Combination of deterministic and probabilistic systems
Another concept that business leaders must understand is the difference between deterministic and probabilistic systems.
Deterministic systems follow predetermined rules and execute precise instructions. They are essential in environments requiring accuracy and reliability, such as financial transactions, compliance processes and engineering calculations.
Probabilistic AI systems, including large language models, work in different ways. They infer patterns from data and generate outputs based on statistical probability, allowing them to handle complex language, ambiguous information, and large unstructured datasets.
Each has strengths and weaknesses. Deterministic systems can be rigid and struggle with messy, unstructured inputs. Probabilistic systems, while flexible, can produce false outputs – so-called hallucinations.

The most effective enterprise solutions combine both approaches, often referred to as hybrid AI or neuro-symbolic AI, integrating rule-based precision with probabilistic reasoning to create platforms that are both reliable and adaptable.
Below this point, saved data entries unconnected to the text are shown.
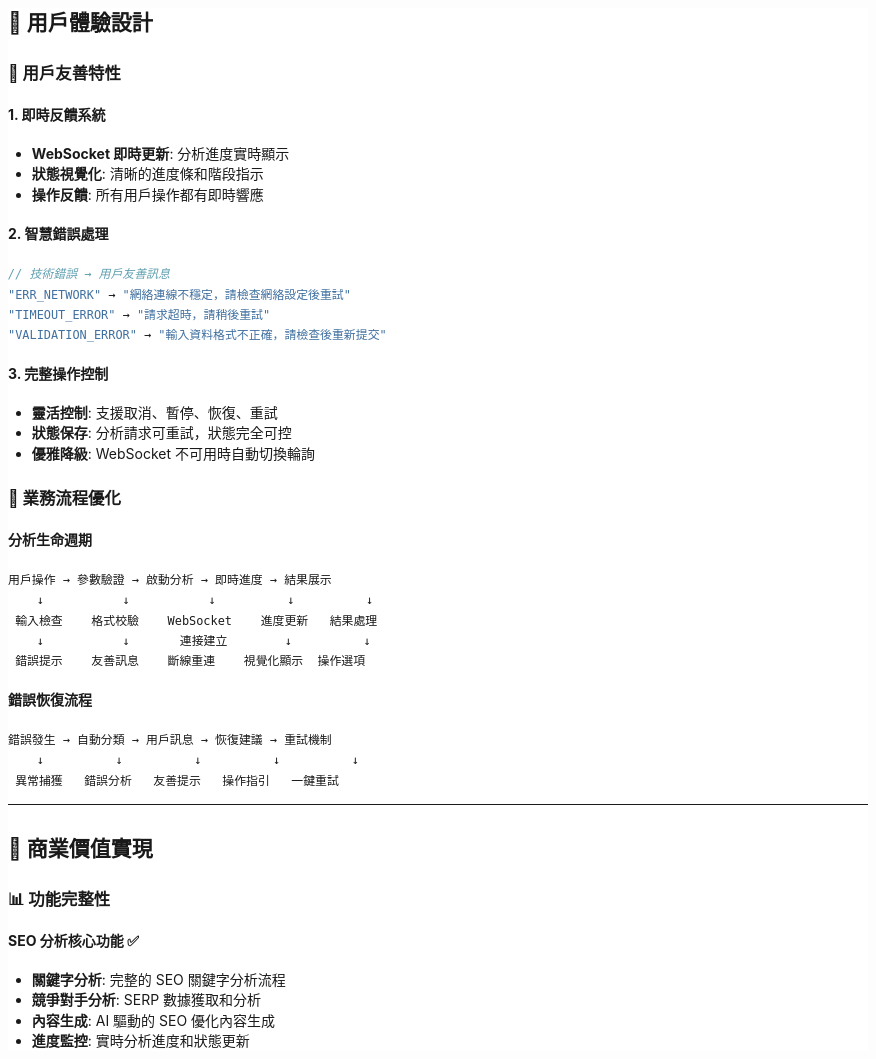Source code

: ## 🎨 用戶體驗設計

### 🌟 用戶友善特性

#### **1. 即時反饋系統**
- **WebSocket 即時更新**: 分析進度實時顯示
- **狀態視覺化**: 清晰的進度條和階段指示
- **操作反饋**: 所有用戶操作都有即時響應

#### **2. 智慧錯誤處理**  
```typescript
// 技術錯誤 → 用戶友善訊息
"ERR_NETWORK" → "網絡連線不穩定，請檢查網絡設定後重試"
"TIMEOUT_ERROR" → "請求超時，請稍後重試"  
"VALIDATION_ERROR" → "輸入資料格式不正確，請檢查後重新提交"
```

#### **3. 完整操作控制**
- **靈活控制**: 支援取消、暫停、恢復、重試
- **狀態保存**: 分析請求可重試，狀態完全可控
- **優雅降級**: WebSocket 不可用時自動切換輪詢

### 🔄 業務流程優化

#### **分析生命週期**
```
用戶操作 → 參數驗證 → 啟動分析 → 即時進度 → 結果展示
    ↓           ↓           ↓          ↓          ↓
 輸入檢查    格式校驗    WebSocket    進度更新   結果處理
    ↓           ↓       連接建立        ↓          ↓  
 錯誤提示    友善訊息    斷線重連    視覺化顯示  操作選項
```

#### **錯誤恢復流程**
```
錯誤發生 → 自動分類 → 用戶訊息 → 恢復建議 → 重試機制
    ↓          ↓          ↓          ↓          ↓
 異常捕獲   錯誤分析   友善提示   操作指引   一鍵重試
```

---

## 💼 商業價值實現

### 📊 功能完整性

#### **SEO 分析核心功能** ✅
- **關鍵字分析**: 完整的 SEO 關鍵字分析流程
- **競爭對手分析**: SERP 數據獲取和分析
- **內容生成**: AI 驅動的 SEO 優化內容生成
- **進度監控**: 實時分析進度和狀態更新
A C-Suite Playbook for AI ROI
For South African organizations determined to drive experimentation and achieve measurable ROI, AI adoption must be led by the entire executive team.
- CEO: Set strategic direction. CEOs need to shift the organizational narrative from “we need AI” to “we need to solve this specific business problem.” Successful leaders position AI as a tool to solve defined operational or strategic challenges, while emphasizing that AI is designed to enhance employees, not replace them.
- CFO: Enforce ROI discipline. AI investments should be treated like any other capital expenditure. CFOs should need clear success metrics before projects begin. Whether the goal is to reduce financial close cycles, improve customer acquisition efficiency or reduce operational error rates, results must be measurable and continuously monitored.
- CIO: Secure and strengthen the data foundation. AI is only as effective as the data it uses. CIOs must ensure that enterprise data is clean, structured, accessible, and secure. In South Africa, this also means ensuring compliance with the Personal Information Protection Act while enabling responsible innovation.
- CHRO: Create a hybrid workforce. AI adoption is fundamentally a workforce transformation challenge. CHROs should invest in upskilling, managing change, and redesigning the workforce. Employees need training on how to effectively collaborate with AI tools and manage digital workers.
- COO: Incorporate AI into operations. Rather than undertaking large-scale system overhauls, COOs should focus on embedding AI into existing workflows where it can remove friction and provide immediate efficiency gains. Incremental integration often generates faster and more sustainable ROI than large-scale change initiatives.
move ahead of the hype
The era of heightened expectations around AI is coming to an end – and for South African organisations, this is a moment of opportunity. The race to adopt AI just to claim participation is coming to an end. In its place is a more mature phase focused on practical implementation, disciplined investment and measurable results.
The organizations that succeed will not necessarily be those with the most advanced algorithms, but rather those that most thoughtfully integrate AI into their operations – and ultimately unlock sustainable, measurable ROI.